Una reflexión profunda sobre la vejez y sobre la vecindad de la muerte en la vida. Una historia bizarra y sobrecogedora que da pie a la mente del viejo triste Eguchi a naufragar en las aguas de su memoria. Las mujeres de su pasado, la muerte y la vida misma se le manifiestan mientras yace junto a jóvenes mujeres narcotizadas que conforman el séquito de la casa de las bellas durmientes.
“No era una muñeca viviente, pues no podía haber muñecas vivientes; pero, para que no se avergonzara de un viejo que ya no era hombre, había sido convertida en juguete viviente. No, un juguete, no: para los viejos podía ser la vida misma.”
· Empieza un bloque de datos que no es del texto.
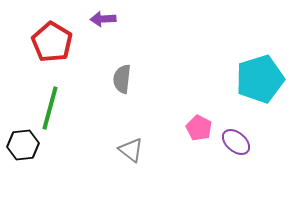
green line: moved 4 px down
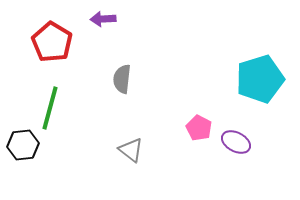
purple ellipse: rotated 12 degrees counterclockwise
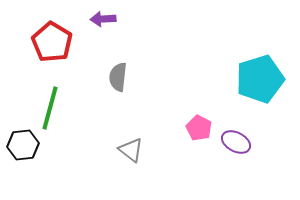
gray semicircle: moved 4 px left, 2 px up
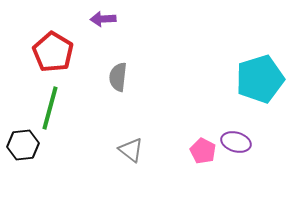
red pentagon: moved 1 px right, 10 px down
pink pentagon: moved 4 px right, 23 px down
purple ellipse: rotated 12 degrees counterclockwise
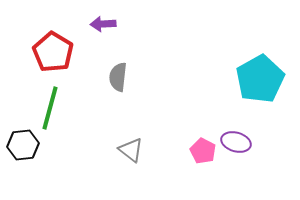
purple arrow: moved 5 px down
cyan pentagon: rotated 12 degrees counterclockwise
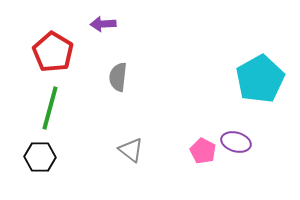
black hexagon: moved 17 px right, 12 px down; rotated 8 degrees clockwise
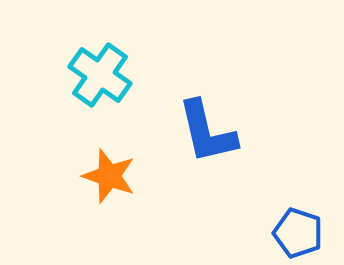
La soledad y la tristeza pesada de los ancianos y la conjunta, y casi universal, idea de la vejez como etapa ineficaz, lastimera y vertida de fealdad que hace a una sociedad cruel excluirlos y llevarlos al punto de pagar por la compañía de mujeres dormidas (drogadas para no despertar por horas) con las cuales calentar una noche… los ancianos ya no son hombres, sino pertenecen a una nueva estirpe que se esconde en la negritud de la noche y se arropa con la sangre caliente de jóvenes que tienen que estar narcotizadas para poder convivir desde el silencio con esta especie en extinción, literalmente.
Novela sencilla y breve pero lo suficientemente compleja como para ser recordada. Al final la muerte, yace a los pies de todos: ancianos y jóvenes.
Dice Yukio Mishima: “Las técnicas habituales de diálogo y descripción de personajes son inútiles en La casa de las bellas durmientes porque las muchachas están dormidas. Debe ser muy raro en la literatura comunicar una sensación tan viva de vida individual mediante descripciones de figuras dormidas”.